═════ Material shown ═════

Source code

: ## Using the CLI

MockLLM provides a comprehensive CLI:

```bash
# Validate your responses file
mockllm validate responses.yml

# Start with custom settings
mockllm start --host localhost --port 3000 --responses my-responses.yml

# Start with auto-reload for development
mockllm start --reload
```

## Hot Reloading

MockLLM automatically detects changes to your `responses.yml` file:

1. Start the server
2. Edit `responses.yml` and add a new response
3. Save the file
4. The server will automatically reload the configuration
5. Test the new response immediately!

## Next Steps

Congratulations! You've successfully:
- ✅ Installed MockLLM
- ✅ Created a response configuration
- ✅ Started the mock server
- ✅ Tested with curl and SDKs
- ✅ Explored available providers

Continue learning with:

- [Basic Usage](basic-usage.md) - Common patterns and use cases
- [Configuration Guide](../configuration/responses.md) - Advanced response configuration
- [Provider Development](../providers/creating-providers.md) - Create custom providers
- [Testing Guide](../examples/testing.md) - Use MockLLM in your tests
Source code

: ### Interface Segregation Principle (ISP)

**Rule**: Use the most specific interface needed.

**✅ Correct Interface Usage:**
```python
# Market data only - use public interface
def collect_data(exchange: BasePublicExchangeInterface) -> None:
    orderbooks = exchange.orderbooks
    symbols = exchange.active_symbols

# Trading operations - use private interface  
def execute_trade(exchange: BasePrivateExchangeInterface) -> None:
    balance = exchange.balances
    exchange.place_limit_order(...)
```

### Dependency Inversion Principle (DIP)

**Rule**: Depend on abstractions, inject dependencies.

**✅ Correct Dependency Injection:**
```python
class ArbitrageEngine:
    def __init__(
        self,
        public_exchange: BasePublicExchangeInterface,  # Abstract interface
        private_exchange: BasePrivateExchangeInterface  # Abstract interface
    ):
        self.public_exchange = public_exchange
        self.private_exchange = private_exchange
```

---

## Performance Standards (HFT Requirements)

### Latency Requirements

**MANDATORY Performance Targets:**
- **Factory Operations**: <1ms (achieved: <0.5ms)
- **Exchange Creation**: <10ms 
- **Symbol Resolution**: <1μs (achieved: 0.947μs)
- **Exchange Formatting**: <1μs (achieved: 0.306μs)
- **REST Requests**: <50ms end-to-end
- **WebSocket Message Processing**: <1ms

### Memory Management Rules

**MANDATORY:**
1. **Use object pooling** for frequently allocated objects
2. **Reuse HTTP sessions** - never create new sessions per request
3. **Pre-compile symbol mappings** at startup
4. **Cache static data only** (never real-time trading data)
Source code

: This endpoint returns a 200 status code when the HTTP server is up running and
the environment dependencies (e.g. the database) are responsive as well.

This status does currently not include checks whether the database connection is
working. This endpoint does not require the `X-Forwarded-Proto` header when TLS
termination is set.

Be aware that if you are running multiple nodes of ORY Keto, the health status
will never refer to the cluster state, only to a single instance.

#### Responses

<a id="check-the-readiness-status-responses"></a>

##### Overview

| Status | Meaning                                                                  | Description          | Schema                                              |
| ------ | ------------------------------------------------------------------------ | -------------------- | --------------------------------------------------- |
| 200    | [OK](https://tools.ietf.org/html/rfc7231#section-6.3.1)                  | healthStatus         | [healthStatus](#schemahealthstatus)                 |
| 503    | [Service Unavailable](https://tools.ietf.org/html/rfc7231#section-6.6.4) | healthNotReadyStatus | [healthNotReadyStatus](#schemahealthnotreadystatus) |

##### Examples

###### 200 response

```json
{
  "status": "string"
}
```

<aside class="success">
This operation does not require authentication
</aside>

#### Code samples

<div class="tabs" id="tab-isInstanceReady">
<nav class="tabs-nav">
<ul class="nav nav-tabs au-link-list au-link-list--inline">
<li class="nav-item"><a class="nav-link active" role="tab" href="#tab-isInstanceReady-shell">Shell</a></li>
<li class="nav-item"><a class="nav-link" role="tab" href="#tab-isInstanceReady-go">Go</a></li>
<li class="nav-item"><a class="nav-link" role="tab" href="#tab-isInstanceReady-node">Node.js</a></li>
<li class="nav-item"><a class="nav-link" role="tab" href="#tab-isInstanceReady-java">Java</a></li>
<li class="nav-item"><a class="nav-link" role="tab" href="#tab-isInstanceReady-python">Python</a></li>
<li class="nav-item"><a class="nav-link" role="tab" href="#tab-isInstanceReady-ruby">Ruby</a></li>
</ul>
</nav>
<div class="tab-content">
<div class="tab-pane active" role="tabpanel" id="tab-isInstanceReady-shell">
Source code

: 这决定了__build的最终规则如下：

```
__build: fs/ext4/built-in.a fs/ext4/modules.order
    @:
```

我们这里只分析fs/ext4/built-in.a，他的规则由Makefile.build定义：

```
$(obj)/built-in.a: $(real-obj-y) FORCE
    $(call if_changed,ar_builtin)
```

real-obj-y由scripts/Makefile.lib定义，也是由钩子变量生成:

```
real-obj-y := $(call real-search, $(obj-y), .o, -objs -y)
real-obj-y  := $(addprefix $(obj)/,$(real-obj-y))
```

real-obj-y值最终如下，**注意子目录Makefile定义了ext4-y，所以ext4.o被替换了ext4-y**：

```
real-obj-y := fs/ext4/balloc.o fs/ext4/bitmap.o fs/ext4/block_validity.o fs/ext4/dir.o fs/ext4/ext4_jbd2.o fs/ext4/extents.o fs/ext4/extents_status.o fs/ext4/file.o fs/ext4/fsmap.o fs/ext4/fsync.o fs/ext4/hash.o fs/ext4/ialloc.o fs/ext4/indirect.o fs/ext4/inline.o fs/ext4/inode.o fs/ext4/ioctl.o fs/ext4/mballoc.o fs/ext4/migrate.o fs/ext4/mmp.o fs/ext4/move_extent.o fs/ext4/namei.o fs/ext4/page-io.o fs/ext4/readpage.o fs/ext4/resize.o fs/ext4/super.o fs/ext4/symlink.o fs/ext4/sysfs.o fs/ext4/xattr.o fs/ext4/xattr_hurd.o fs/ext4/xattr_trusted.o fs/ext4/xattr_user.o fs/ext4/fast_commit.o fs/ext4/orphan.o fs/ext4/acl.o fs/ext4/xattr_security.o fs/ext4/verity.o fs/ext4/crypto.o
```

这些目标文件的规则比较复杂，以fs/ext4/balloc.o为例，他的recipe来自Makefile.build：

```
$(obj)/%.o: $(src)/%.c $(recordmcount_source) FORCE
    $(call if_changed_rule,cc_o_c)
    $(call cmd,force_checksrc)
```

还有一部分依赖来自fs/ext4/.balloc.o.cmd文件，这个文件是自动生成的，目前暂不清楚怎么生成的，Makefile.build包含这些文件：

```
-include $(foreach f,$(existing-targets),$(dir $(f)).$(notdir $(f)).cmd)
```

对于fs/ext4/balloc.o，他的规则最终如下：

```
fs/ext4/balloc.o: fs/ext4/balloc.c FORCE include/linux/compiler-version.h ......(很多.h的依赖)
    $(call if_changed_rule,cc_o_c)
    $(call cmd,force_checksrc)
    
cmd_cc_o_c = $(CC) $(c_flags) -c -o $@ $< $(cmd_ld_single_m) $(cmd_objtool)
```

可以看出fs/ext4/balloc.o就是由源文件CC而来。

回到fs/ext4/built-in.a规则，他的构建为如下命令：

═════

Work order
Without leaving anything out, output all of the data above exactly.

Your response
Source code

: ## Using the CLI

MockLLM provides a comprehensive CLI:

```bash
# Validate your responses file
mockllm validate responses.yml

# Start with custom settings
mockllm start --host localhost --port 3000 --responses my-responses.yml

# Start with auto-reload for development
mockllm start --reload
```

## Hot Reloading

MockLLM automatically detects changes to your `responses.yml` file:

1. Start the server
2. Edit `responses.yml` and add a new response
3. Save the file
4. The server will automatically reload the configuration
5. Test the new response immediately!

## Next Steps

Congratulations! You've successfully:
- ✅ Installed MockLLM
- ✅ Created a response configuration
- ✅ Started the mock server
- ✅ Tested with curl and SDKs
- ✅ Explored available providers

Continue learning with:

- [Basic Usage](basic-usage.md) - Common patterns and use cases
- [Configuration Guide](../configuration/responses.md) - Advanced response configuration
- [Provider Development](../providers/creating-providers.md) - Create custom providers
- [Testing Guide](../examples/testing.md) - Use MockLLM in your tests
Source code

: ### Interface Segregation Principle (ISP)

**Rule**: Use the most specific interface needed.

**✅ Correct Interface Usage:**
```python
# Market data only - use public interface
def collect_data(exchange: BasePublicExchangeInterface) -> None:
    orderbooks = exchange.orderbooks
    symbols = exchange.active_symbols

# Trading operations - use private interface  
def execute_trade(exchange: BasePrivateExchangeInterface) -> None:
    balance = exchange.balances
    exchange.place_limit_order(...)
```

### Dependency Inversion Principle (DIP)

**Rule**: Depend on abstractions, inject dependencies.

**✅ Correct Dependency Injection:**
```python
class ArbitrageEngine:
    def __init__(
        self,
        public_exchange: BasePublicExchangeInterface,  # Abstract interface
        private_exchange: BasePrivateExchangeInterface  # Abstract interface
    ):
        self.public_exchange = public_exchange
        self.private_exchange = private_exchange
```

---

## Performance Standards (HFT Requirements)

### Latency Requirements

**MANDATORY Performance Targets:**
- **Factory Operations**: <1ms (achieved: <0.5ms)
- **Exchange Creation**: <10ms 
- **Symbol Resolution**: <1μs (achieved: 0.947μs)
- **Exchange Formatting**: <1μs (achieved: 0.306μs)
- **REST Requests**: <50ms end-to-end
- **WebSocket Message Processing**: <1ms

### Memory Management Rules

**MANDATORY:**
1. **Use object pooling** for frequently allocated objects
2. **Reuse HTTP sessions** - never create new sessions per request
3. **Pre-compile symbol mappings** at startup
4. **Cache static data only** (never real-time trading data)
Source code

: This endpoint returns a 200 status code when the HTTP server is up running and
the environment dependencies (e.g. the database) are responsive as well.

This status does currently not include checks whether the database connection is
working. This endpoint does not require the `X-Forwarded-Proto` header when TLS
termination is set.

Be aware that if you are running multiple nodes of ORY Keto, the health status
will never refer to the cluster state, only to a single instance.

#### Responses

<a id="check-the-readiness-status-responses"></a>

##### Overview

| Status | Meaning                                                                  | Description          | Schema                                              |
| ------ | ------------------------------------------------------------------------ | -------------------- | --------------------------------------------------- |
| 200    | [OK](https://tools.ietf.org/html/rfc7231#section-6.3.1)                  | healthStatus         | [healthStatus](#schemahealthstatus)                 |
| 503    | [Service Unavailable](https://tools.ietf.org/html/rfc7231#section-6.6.4) | healthNotReadyStatus | [healthNotReadyStatus](#schemahealthnotreadystatus) |

##### Examples

###### 200 response

```json
{
  "status": "string"
}
```

<aside class="success">
This operation does not require authentication
</aside>

#### Code samples

<div class="tabs" id="tab-isInstanceReady">
<nav class="tabs-nav">
<ul class="nav nav-tabs au-link-list au-link-list--inline">
<li class="nav-item"><a class="nav-link active" role="tab" href="#tab-isInstanceReady-shell">Shell</a></li>
<li class="nav-item"><a class="nav-link" role="tab" href="#tab-isInstanceReady-go">Go</a></li>
<li class="nav-item"><a class="nav-link" role="tab" href="#tab-isInstanceReady-node">Node.js</a></li>
<li class="nav-item"><a class="nav-link" role="tab" href="#tab-isInstanceReady-java">Java</a></li>
<li class="nav-item"><a class="nav-link" role="tab" href="#tab-isInstanceReady-python">Python</a></li>
<li class="nav-item"><a class="nav-link" role="tab" href="#tab-isInstanceReady-ruby">Ruby</a></li>
</ul>
</nav>
<div class="tab-content">
<div class="tab-pane active" role="tabpanel" id="tab-isInstanceReady-shell">
Source code

: 这决定了__build的最终规则如下：

```
__build: fs/ext4/built-in.a fs/ext4/modules.order
    @:
```

我们这里只分析fs/ext4/built-in.a，他的规则由Makefile.build定义：

```
$(obj)/built-in.a: $(real-obj-y) FORCE
    $(call if_changed,ar_builtin)
```

real-obj-y由scripts/Makefile.lib定义，也是由钩子变量生成:

```
real-obj-y := $(call real-search, $(obj-y), .o, -objs -y)
real-obj-y  := $(addprefix $(obj)/,$(real-obj-y))
```

real-obj-y值最终如下，**注意子目录Makefile定义了ext4-y，所以ext4.o被替换了ext4-y**：

```
real-obj-y := fs/ext4/balloc.o fs/ext4/bitmap.o fs/ext4/block_validity.o fs/ext4/dir.o fs/ext4/ext4_jbd2.o fs/ext4/extents.o fs/ext4/extents_status.o fs/ext4/file.o fs/ext4/fsmap.o fs/ext4/fsync.o fs/ext4/hash.o fs/ext4/ialloc.o fs/ext4/indirect.o fs/ext4/inline.o fs/ext4/inode.o fs/ext4/ioctl.o fs/ext4/mballoc.o fs/ext4/migrate.o fs/ext4/mmp.o fs/ext4/move_extent.o fs/ext4/namei.o fs/ext4/page-io.o fs/ext4/readpage.o fs/ext4/resize.o fs/ext4/super.o fs/ext4/symlink.o fs/ext4/sysfs.o fs/ext4/xattr.o fs/ext4/xattr_hurd.o fs/ext4/xattr_trusted.o fs/ext4/xattr_user.o fs/ext4/fast_commit.o fs/ext4/orphan.o fs/ext4/acl.o fs/ext4/xattr_security.o fs/ext4/verity.o fs/ext4/crypto.o
```

这些目标文件的规则比较复杂，以fs/ext4/balloc.o为例，他的recipe来自Makefile.build：

```
$(obj)/%.o: $(src)/%.c $(recordmcount_source) FORCE
    $(call if_changed_rule,cc_o_c)
    $(call cmd,force_checksrc)
```

还有一部分依赖来自fs/ext4/.balloc.o.cmd文件，这个文件是自动生成的，目前暂不清楚怎么生成的，Makefile.build包含这些文件：

```
-include $(foreach f,$(existing-targets),$(dir $(f)).$(notdir $(f)).cmd)
```

对于fs/ext4/balloc.o，他的规则最终如下：

```
fs/ext4/balloc.o: fs/ext4/balloc.c FORCE include/linux/compiler-version.h ......(很多.h的依赖)
    $(call if_changed_rule,cc_o_c)
    $(call cmd,force_checksrc)
    
cmd_cc_o_c = $(CC) $(c_flags) -c -o $@ $< $(cmd_ld_single_m) $(cmd_objtool)
```

可以看出fs/ext4/balloc.o就是由源文件CC而来。

回到fs/ext4/built-in.a规则，他的构建为如下命令：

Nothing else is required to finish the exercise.